In a school of six hundred students, upwards of forty referral forms are submitted each day.  If you are a dean of students, you expect to deal with those pretty much on a daily basis.  If you are a principal, you haven’t the time to do that.  Instead, you end up finding moments between making visits to the classes of the teachers you are responsible for evaluating, or meeting with parents, or calming down an irate teacher, student, or superintendent.  You bring a stack of referral forms to student lunches and the bus boarding area in hopes of catching up with one or more of the referrees.  Pretty much everywhere you go, you carry a folder of referral forms with you, just in case.  Every once in a while, when the stack of forms has grown from merely unmanageable to Sisyphean, you block out a couple of hours and have your secretary summon from their classes the naughty children one after another (you can imagine how happy a teacher is being interrupted by someone who begins by telling him how sorry she is to interrupt you but, Mr. P needs to see…).  That discipline system, for lack of any better way to put it, is far more similar to the criminal justice system than not.  The students do the crime, and when they are caught, they do the time – detention, Saturday School, in-school suspension, or out of school suspension.  (Expulsion is beyond the purview of the principal.)

Depending on a school’s size and the affluence of a town or city, principals have one or more assistant principals to carry the load.  You would think that might help, yes?  Well, not so much.  The difference in administrative tasks in a school of 500 or fewer compared to a school of 1000 is far more than double.  So while the disciplinary tasks can be spread out among the principal and assistant principals, it really changes little.  The larger the student population, the larger the faculty, support staff, parent body, building itself, numbers of committees, meetings, complaints, and so on.  A school with one or more assistant principals is a school with one or more people doing jobs that are not possible to do.

Now, ask yourself, given how truly important it is to evaluate teachers for the efficacy of their efforts, was it in any way a good plan to add to the responsibility of a principal what was once the duty of a department chairman?


  1. […] Demise of the Department Chairmen The Demise of the Department Chairmen. Share this:TwitterFacebookLike this:LikeBe the first to like […]
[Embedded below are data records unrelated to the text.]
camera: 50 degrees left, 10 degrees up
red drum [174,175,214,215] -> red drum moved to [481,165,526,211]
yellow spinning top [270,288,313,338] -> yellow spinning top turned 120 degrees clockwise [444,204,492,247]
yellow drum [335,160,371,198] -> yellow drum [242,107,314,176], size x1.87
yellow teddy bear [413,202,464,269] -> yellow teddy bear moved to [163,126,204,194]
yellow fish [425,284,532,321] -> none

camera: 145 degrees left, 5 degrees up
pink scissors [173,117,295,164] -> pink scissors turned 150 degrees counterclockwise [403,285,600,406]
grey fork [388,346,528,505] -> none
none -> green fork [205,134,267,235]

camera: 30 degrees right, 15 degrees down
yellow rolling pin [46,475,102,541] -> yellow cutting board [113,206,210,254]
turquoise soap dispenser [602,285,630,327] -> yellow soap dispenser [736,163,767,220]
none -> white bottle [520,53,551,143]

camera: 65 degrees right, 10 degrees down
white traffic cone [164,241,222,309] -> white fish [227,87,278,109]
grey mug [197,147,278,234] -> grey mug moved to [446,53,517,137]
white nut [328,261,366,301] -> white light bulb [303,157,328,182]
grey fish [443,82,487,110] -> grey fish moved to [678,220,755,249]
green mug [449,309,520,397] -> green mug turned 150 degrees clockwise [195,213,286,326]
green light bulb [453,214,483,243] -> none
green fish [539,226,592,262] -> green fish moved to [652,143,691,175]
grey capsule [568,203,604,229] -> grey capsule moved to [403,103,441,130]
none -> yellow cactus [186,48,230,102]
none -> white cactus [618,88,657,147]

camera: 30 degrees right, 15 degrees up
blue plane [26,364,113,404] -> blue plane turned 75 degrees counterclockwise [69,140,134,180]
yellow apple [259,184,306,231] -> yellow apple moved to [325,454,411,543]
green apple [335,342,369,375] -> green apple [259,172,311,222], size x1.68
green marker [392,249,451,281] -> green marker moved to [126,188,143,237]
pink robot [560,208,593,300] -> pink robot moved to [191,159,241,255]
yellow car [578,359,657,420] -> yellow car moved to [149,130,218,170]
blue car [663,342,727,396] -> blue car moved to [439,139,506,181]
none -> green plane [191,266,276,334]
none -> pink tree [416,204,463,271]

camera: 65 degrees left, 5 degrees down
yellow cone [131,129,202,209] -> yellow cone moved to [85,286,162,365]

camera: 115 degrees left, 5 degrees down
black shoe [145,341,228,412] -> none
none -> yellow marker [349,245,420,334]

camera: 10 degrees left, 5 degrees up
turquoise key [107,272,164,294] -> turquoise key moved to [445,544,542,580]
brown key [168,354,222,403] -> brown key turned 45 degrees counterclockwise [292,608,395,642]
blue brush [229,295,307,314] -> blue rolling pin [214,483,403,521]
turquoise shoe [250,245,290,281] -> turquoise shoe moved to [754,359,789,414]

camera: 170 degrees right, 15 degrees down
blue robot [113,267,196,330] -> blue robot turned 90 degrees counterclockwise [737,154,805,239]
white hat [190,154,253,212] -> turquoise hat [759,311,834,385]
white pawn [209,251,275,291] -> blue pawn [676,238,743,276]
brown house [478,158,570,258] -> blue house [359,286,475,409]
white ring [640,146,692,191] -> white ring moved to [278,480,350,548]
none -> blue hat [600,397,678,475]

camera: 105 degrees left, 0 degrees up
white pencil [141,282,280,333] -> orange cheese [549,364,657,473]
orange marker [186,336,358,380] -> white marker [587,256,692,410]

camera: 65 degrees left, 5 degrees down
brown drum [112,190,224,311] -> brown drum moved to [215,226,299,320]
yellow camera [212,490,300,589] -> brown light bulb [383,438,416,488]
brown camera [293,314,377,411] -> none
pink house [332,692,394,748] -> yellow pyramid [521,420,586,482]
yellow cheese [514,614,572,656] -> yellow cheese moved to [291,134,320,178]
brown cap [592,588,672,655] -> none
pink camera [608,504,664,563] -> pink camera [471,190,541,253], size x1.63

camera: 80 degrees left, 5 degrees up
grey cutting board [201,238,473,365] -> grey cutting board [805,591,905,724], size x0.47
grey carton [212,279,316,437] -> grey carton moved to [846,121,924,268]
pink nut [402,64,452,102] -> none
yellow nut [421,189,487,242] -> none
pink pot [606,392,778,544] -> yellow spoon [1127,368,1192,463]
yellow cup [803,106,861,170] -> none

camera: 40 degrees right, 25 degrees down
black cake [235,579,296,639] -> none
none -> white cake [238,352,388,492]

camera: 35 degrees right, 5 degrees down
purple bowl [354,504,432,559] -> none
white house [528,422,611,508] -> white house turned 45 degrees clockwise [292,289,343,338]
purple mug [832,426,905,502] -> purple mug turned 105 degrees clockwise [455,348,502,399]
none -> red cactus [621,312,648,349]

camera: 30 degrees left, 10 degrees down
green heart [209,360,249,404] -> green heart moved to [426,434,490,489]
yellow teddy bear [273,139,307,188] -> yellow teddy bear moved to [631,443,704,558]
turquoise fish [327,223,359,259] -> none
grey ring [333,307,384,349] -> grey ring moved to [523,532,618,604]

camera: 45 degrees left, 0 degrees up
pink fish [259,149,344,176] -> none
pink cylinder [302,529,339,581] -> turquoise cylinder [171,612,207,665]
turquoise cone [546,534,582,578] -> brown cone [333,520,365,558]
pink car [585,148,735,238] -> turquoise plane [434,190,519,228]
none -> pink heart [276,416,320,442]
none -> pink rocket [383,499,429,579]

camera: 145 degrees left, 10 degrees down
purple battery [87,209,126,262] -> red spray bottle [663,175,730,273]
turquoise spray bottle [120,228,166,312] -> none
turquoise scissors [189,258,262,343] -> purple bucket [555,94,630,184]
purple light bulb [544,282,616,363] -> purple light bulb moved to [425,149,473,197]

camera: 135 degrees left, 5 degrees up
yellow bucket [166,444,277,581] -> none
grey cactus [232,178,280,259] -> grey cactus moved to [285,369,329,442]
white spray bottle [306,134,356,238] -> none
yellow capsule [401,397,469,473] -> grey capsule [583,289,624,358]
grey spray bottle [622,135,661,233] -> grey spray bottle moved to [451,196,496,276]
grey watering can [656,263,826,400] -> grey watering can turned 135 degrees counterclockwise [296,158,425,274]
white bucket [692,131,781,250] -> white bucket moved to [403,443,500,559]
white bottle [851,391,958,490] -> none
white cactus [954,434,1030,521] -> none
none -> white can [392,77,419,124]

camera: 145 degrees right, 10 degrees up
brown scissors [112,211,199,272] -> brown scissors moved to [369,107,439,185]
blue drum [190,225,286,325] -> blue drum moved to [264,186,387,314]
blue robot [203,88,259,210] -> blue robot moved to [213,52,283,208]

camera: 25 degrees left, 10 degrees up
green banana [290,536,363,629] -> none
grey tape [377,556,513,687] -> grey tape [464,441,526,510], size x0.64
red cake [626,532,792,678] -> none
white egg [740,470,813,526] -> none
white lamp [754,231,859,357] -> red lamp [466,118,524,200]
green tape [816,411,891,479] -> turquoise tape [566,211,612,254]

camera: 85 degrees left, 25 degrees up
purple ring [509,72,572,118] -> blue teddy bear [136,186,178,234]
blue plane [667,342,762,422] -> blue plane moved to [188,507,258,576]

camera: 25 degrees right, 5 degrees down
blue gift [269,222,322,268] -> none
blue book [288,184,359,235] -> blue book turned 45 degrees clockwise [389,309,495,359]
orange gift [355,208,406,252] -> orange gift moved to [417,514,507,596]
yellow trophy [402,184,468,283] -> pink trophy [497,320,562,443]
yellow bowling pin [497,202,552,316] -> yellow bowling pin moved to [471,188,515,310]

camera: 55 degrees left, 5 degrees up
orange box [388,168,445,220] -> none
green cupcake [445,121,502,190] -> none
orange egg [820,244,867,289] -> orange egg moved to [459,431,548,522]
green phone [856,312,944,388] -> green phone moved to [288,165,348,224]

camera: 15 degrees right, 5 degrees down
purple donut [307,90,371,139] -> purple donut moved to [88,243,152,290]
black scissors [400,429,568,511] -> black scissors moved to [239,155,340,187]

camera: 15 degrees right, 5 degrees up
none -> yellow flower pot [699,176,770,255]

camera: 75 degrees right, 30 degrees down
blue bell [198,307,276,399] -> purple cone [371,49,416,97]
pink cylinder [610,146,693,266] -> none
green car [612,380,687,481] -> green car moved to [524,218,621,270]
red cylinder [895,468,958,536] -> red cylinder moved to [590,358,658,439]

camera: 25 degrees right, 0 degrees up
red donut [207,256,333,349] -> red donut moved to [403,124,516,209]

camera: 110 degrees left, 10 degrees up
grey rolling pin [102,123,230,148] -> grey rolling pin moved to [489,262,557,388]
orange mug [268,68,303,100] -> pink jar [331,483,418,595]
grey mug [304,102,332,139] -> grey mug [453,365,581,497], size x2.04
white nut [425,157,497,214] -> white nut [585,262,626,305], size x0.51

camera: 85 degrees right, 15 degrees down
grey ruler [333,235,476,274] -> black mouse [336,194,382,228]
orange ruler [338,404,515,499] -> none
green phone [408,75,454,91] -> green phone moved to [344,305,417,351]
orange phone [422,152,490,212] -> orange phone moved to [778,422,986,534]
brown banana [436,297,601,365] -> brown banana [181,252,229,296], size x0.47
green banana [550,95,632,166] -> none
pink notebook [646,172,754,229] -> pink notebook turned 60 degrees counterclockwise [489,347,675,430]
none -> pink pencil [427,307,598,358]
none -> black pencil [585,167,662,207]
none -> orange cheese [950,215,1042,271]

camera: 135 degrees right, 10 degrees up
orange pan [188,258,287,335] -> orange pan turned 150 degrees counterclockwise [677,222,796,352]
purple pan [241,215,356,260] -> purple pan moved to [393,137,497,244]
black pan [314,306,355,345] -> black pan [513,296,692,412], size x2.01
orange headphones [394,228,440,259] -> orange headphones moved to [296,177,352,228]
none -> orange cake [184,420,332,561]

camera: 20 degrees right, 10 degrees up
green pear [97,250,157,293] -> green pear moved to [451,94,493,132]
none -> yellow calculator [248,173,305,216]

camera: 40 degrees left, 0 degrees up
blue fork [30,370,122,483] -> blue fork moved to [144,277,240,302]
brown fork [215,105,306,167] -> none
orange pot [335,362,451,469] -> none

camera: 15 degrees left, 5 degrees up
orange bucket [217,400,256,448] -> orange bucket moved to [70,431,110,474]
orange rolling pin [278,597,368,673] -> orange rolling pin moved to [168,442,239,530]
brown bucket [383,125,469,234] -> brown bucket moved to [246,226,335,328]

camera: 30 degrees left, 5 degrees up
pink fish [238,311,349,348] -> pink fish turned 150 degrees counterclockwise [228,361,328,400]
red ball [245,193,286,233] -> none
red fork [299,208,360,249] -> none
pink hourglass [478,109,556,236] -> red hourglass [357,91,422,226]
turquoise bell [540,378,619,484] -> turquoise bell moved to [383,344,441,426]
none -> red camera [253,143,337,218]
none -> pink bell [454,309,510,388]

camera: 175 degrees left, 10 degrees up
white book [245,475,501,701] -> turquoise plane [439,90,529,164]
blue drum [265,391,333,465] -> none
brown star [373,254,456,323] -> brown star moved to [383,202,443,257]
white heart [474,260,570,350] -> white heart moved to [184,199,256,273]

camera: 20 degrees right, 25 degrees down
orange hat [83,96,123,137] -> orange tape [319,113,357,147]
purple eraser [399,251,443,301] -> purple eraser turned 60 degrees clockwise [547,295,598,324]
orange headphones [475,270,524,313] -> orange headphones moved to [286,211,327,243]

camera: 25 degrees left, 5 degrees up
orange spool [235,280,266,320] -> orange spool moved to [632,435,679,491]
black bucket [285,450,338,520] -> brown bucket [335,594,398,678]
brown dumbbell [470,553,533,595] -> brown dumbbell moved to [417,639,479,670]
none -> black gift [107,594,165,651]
  2. Well, this is certainly eye-opening! And yet, if not the administrative leadership, who best to evaluate teachers?
    In my years as Director of Admissions at Temple University School of Dentistry, the A.D.A. (American Dental Association) would impose “accreditation” on the institution, a rigorous, broad-brushed quality control effort that rolled around every seven years. A committee would be formed to address very specific standards and a period of intense introspection would commence that picked on the smallest of nits. In the end, an objective report of “the status quo” would emerge. If an area of operation did not meet professional standards, an action plan would be proposed to correct the insufficiency so as to be compliant by a certain date, less the institution lose their accreditation.
    Given the workability of that system, could teachers possibly, realistically evaluate themselves? Are there universal professional standards for teachers? Would unions allow for this?